== DOCUMENT TEXT
Earlier this year, Ken Kaufman published two blogs detailing the importance and complexity of solving the access problem—the confounding difficulty that health systems have in getting patients through the front door. Operational issues in access are myriad. So are the tactics to resolve them. But if systems look closer, they’ll find that access isn’t a tactical matter. It’s a strategic one stemming from an uncertain or opaque leadership structure.
Access, like many aspects of health system management, is a fragmented process. It grew organically, stitched together by short-term fixes assembled reactively without cross-functional coordination. Access in many systems is a distributed operation that occurs across multiple pieces of the system, spanning contact centers, referral systems, clinic schedulers and front desks.
The result is a labyrinth for patients to enter and navigate. Patients get frustrated, and too often they skip appointments as a result. Handoffs are dropped, work is unnecessarily duplicated and preventable delays stack up. This leads to lost opportunity to serve the community, not to mention lost revenue.
One solution for systems seeking to escape this vicious cycle: centralizing access by establishing a dedicated leader—one who is responsible, and accountable, for making sure patients can easily make and keep appointments and return for follow-up.
The overburdened contact center
Contact centers are often the focus of blame—left to clean up the mess of breakdowns in the access process. Mismanaged referrals, clunky or confusing scheduling processes, poorly deployed digital tools or failed checkout and follow-up workflows in clinic all result in patients reappearing in the contact center queue. Contact center staff are then left managing patients who never should have had to call them (sometimes repeatedly) in the first place.
These issues stretch the contact center’s capacity and scope, such as a patient calling with a billing question because of poor revenue cycle processes elsewhere. Moreover, contact center leaders are often held accountable for system access metrics even though they have limited control over the upstream or downstream access issues driving patients to them.
These operational inefficiencies lead to overburdened contact centers. But they also mask a deeper structural flaw: because access is so diffuse, singular leadership is not clear. The multiple functions that create “access” are being managed in isolation and without strategic direction, resulting in a fractured patient journey. Contact center leaders may try to bridge the gaps, but they typically lack authority to influence scheduling practices, referral workflows or information technology (IT) configurations. Their teams are left managing symptoms, not solving root causes.
====
WHAT IS NEEDED.
Answer these from the article on patient access in health systems.
(a) Across which parts of a system does access occur?
(b) What solution does the article offer for escaping the vicious cycle?
(c) What do contact center leaders typically lack authority to influence?
== SOURCE DATA
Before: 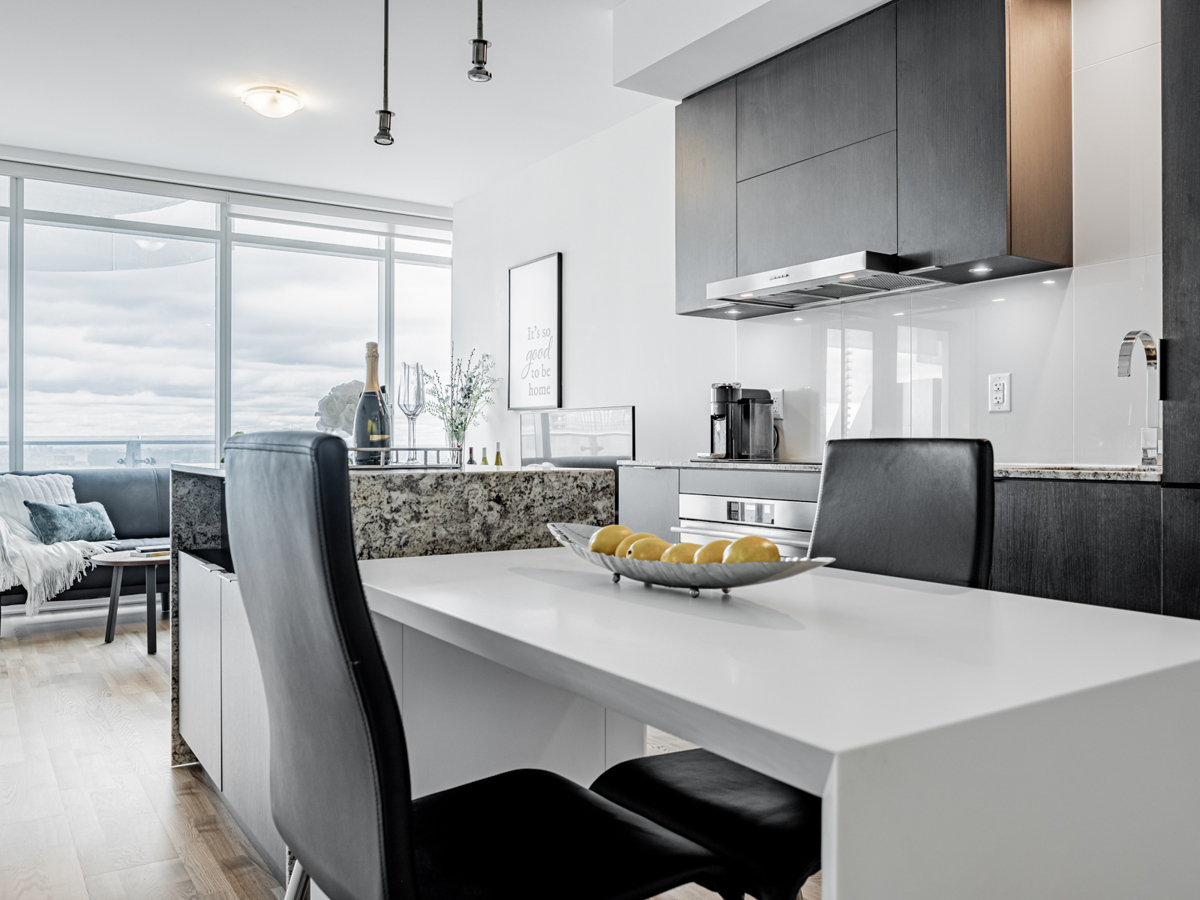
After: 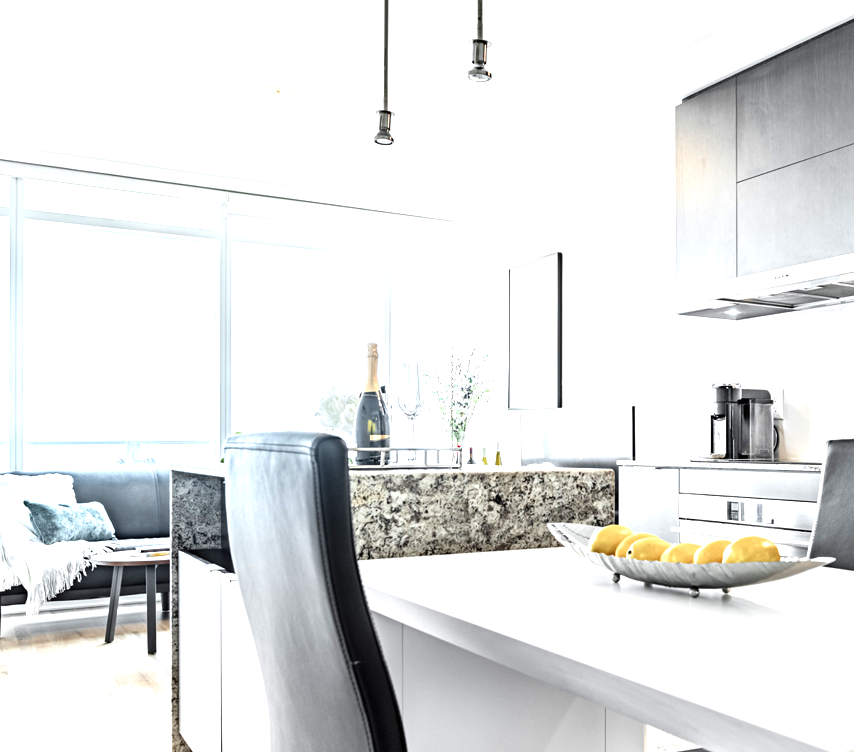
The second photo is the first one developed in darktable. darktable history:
exposure: exposure 1.227 EV, compensate exposure bias true, compensate highlight preservation false
crop: right 28.758%, bottom 16.406%
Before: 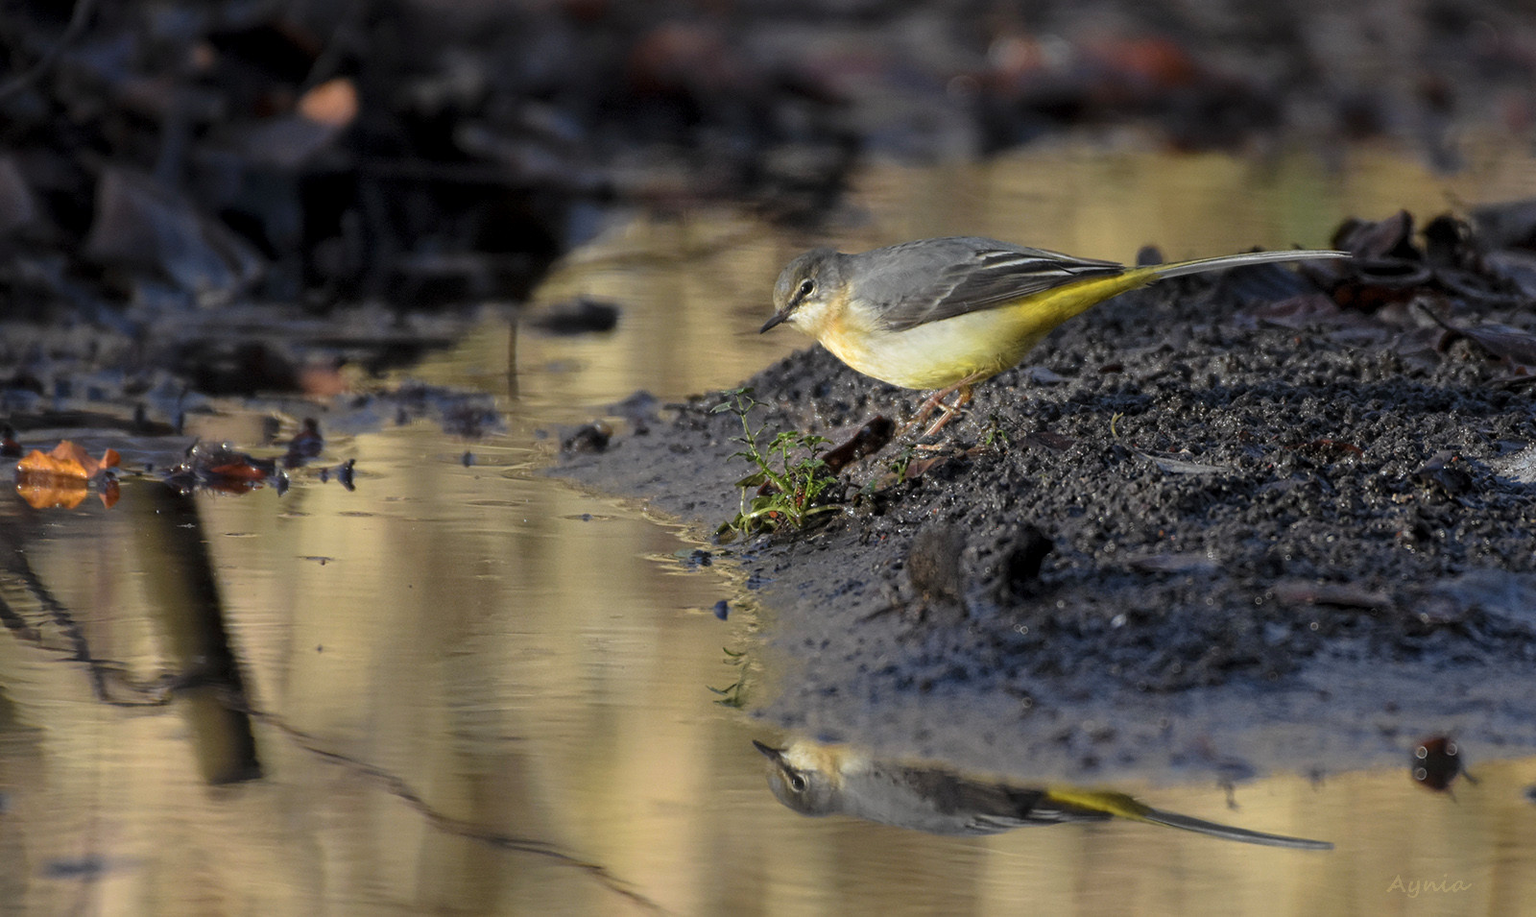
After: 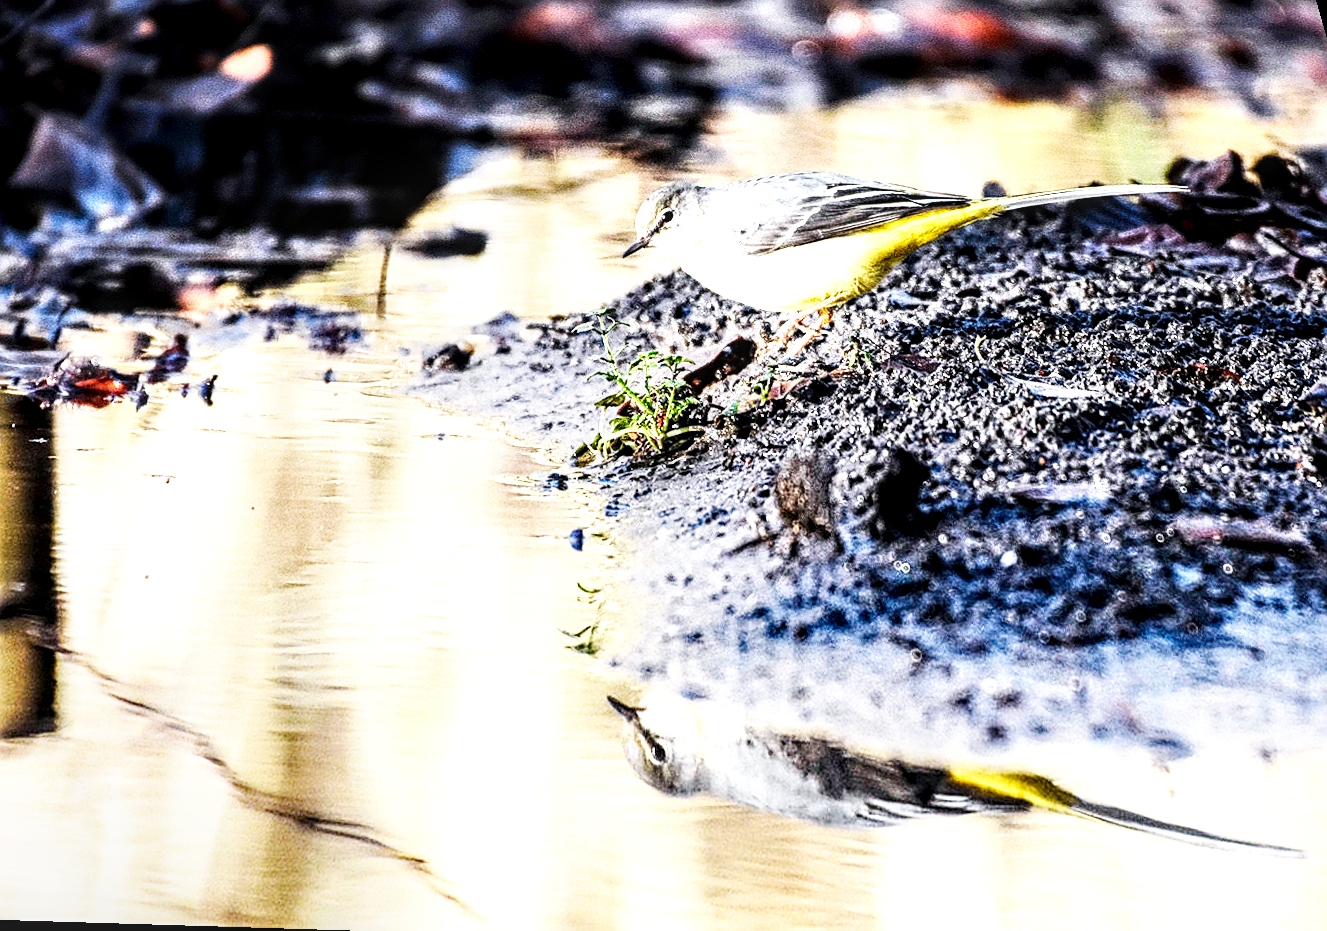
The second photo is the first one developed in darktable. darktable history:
rotate and perspective: rotation 0.72°, lens shift (vertical) -0.352, lens shift (horizontal) -0.051, crop left 0.152, crop right 0.859, crop top 0.019, crop bottom 0.964
base curve: curves: ch0 [(0, 0) (0.007, 0.004) (0.027, 0.03) (0.046, 0.07) (0.207, 0.54) (0.442, 0.872) (0.673, 0.972) (1, 1)], preserve colors none
local contrast: detail 160%
tone equalizer: -8 EV -0.75 EV, -7 EV -0.7 EV, -6 EV -0.6 EV, -5 EV -0.4 EV, -3 EV 0.4 EV, -2 EV 0.6 EV, -1 EV 0.7 EV, +0 EV 0.75 EV, edges refinement/feathering 500, mask exposure compensation -1.57 EV, preserve details no
color balance rgb: global vibrance 10%
sharpen: on, module defaults
exposure: black level correction 0, exposure 1.1 EV, compensate exposure bias true, compensate highlight preservation false
white balance: red 0.984, blue 1.059
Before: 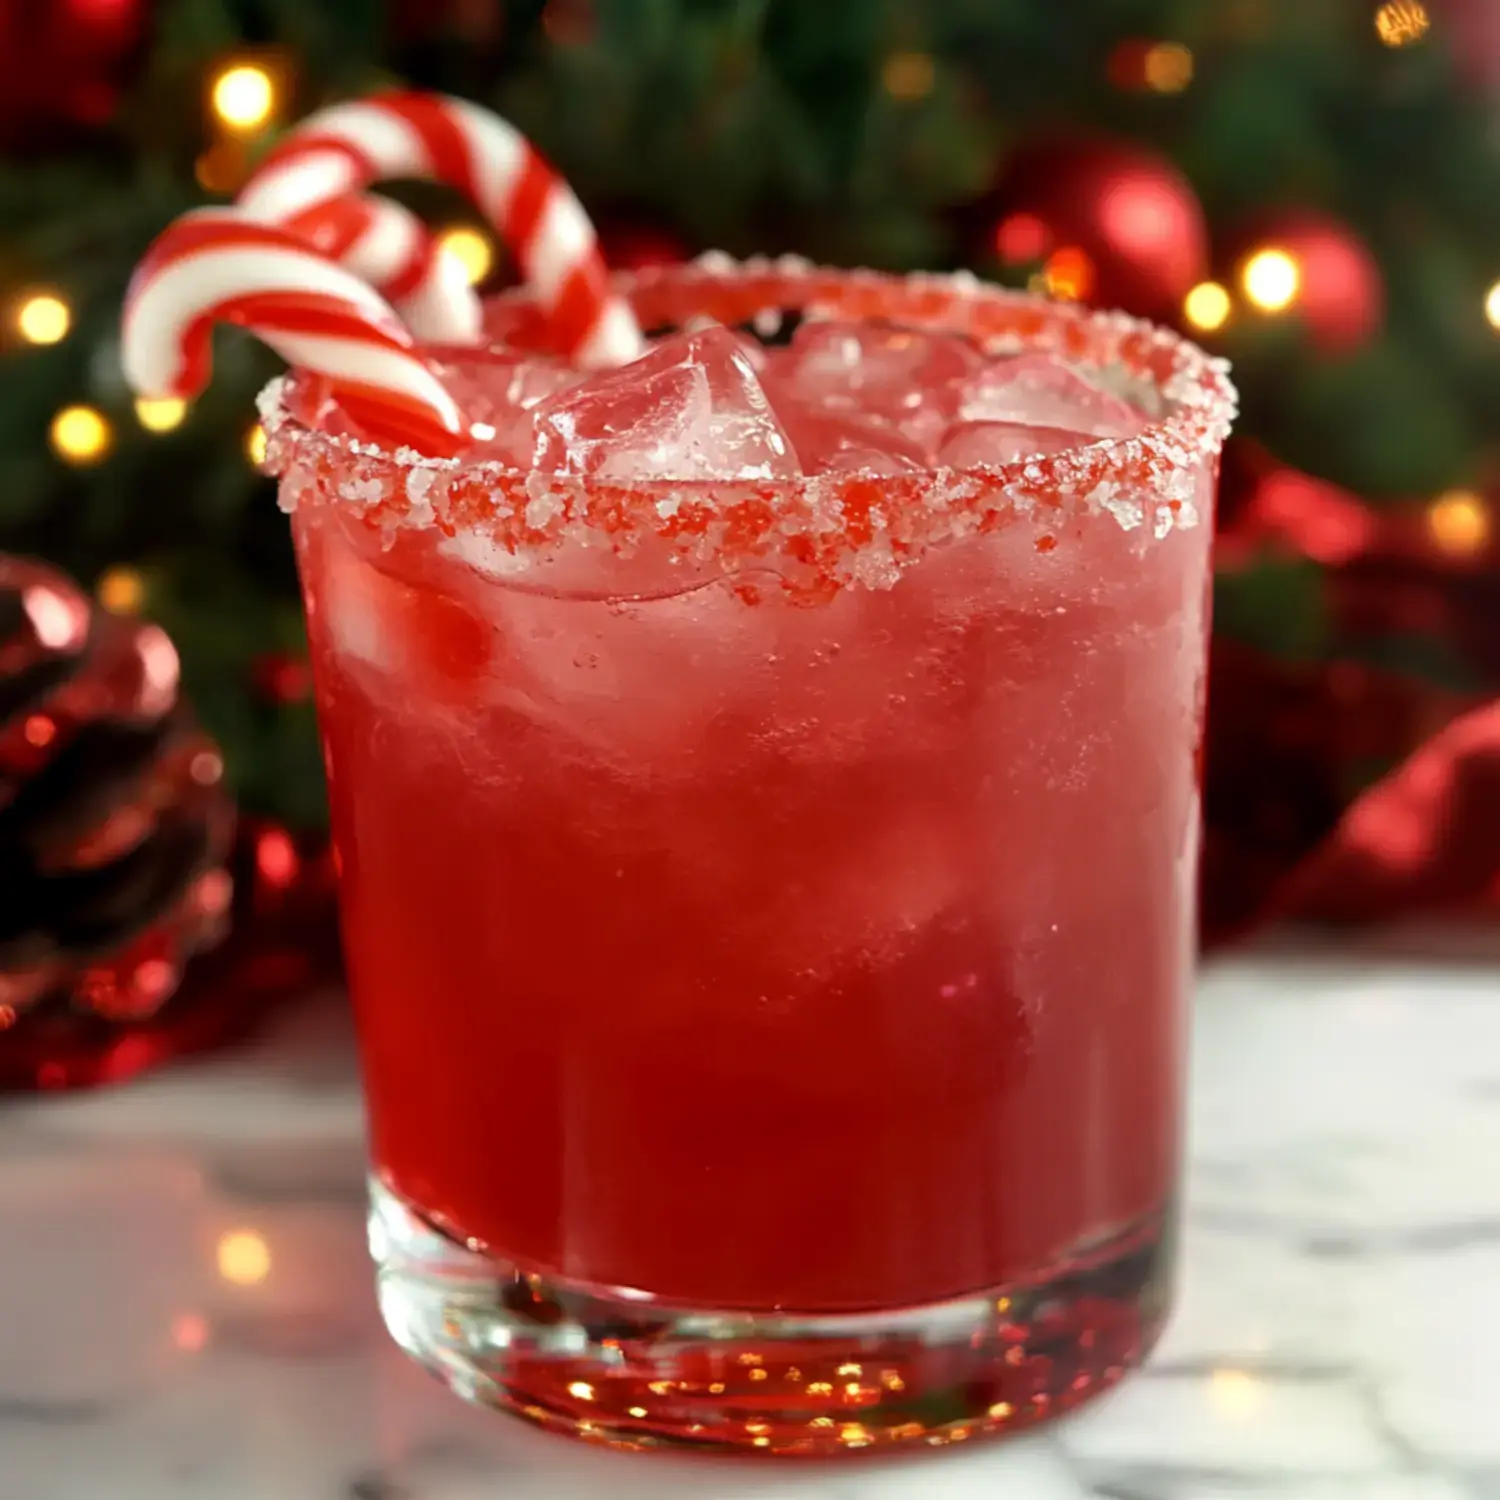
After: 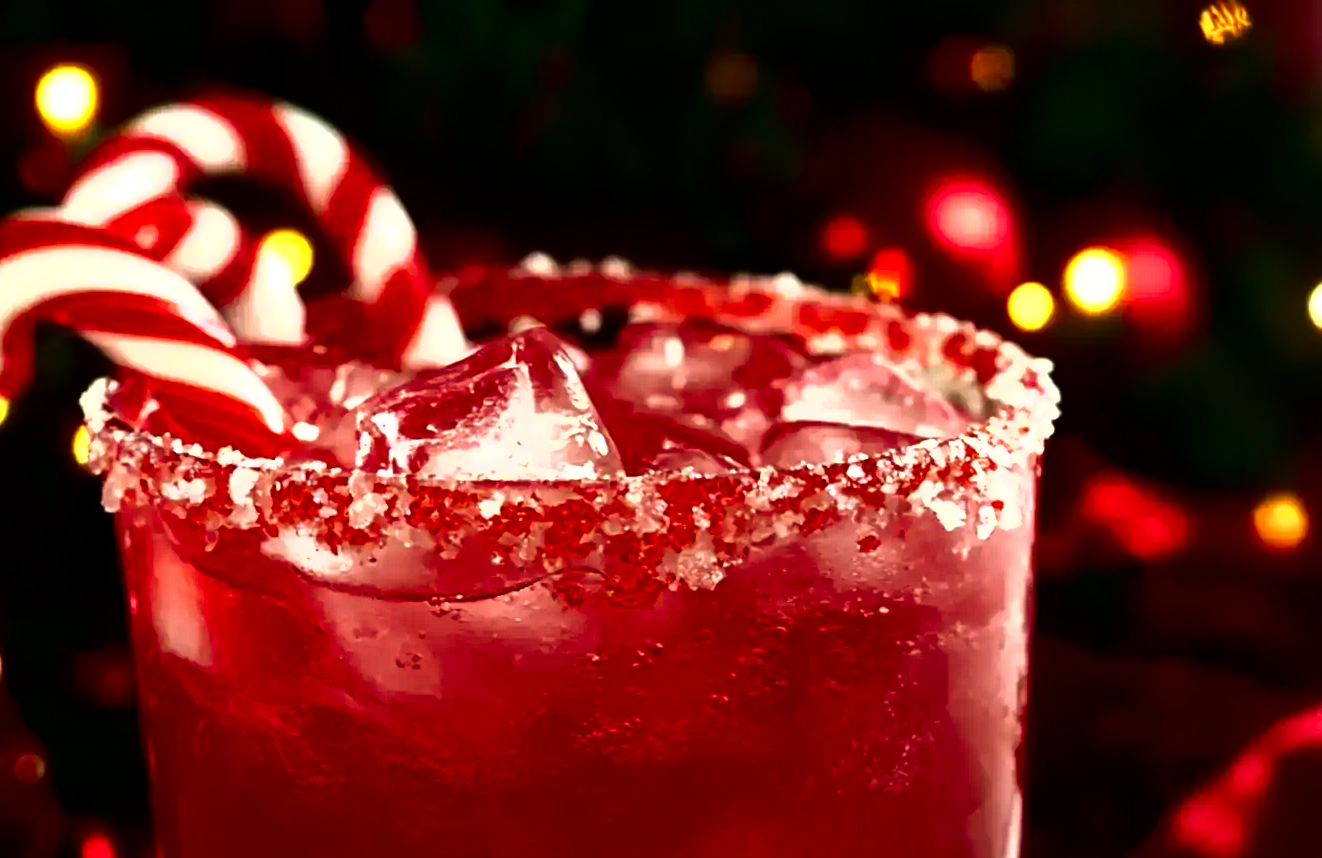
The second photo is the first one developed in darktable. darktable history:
local contrast: mode bilateral grid, contrast 20, coarseness 50, detail 120%, midtone range 0.2
fill light: on, module defaults
contrast brightness saturation: contrast 0.09, brightness -0.59, saturation 0.17
crop and rotate: left 11.812%, bottom 42.776%
tone equalizer: -8 EV -1.08 EV, -7 EV -1.01 EV, -6 EV -0.867 EV, -5 EV -0.578 EV, -3 EV 0.578 EV, -2 EV 0.867 EV, -1 EV 1.01 EV, +0 EV 1.08 EV, edges refinement/feathering 500, mask exposure compensation -1.57 EV, preserve details no
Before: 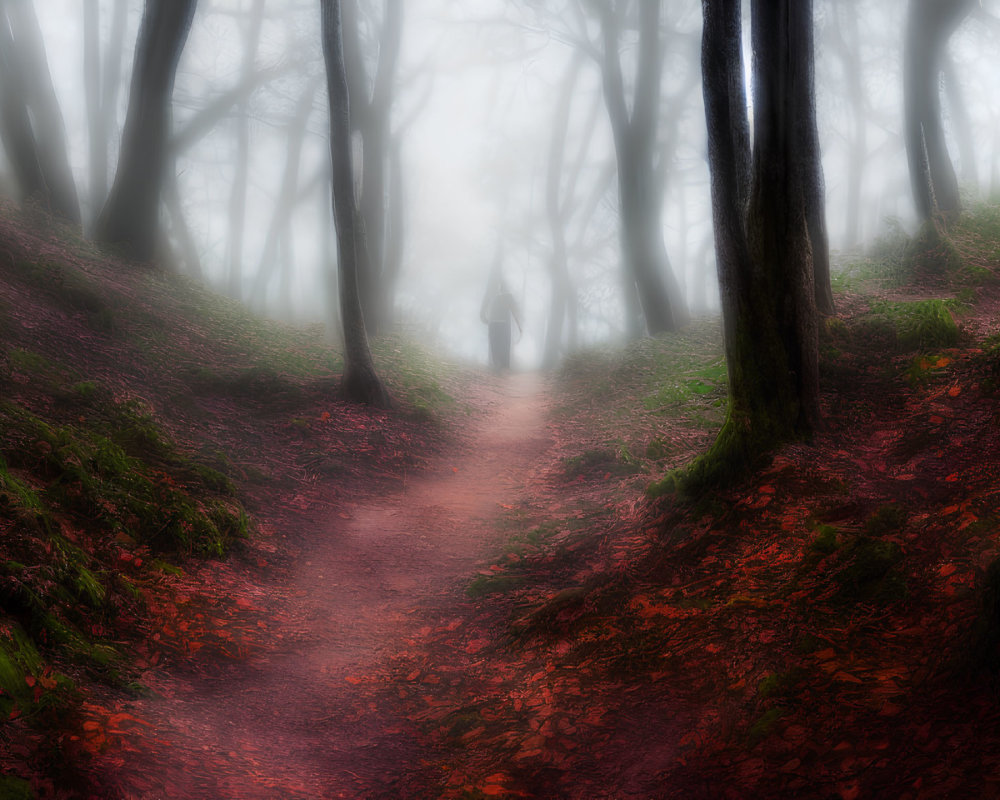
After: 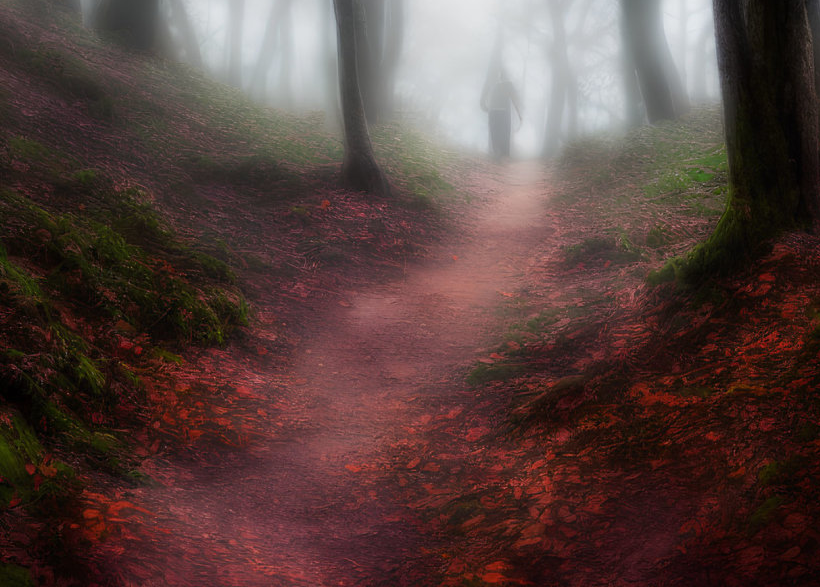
====
REPLY TO THE TASK.
(a) Contact centers, referral systems, clinic schedulers and front desks.
(b) Centralizing access by establishing a dedicated leader who is responsible and accountable for making sure patients can easily make and keep appointments and return for follow-up.
(c) Scheduling practices, referral workflows or information technology (IT) configurations.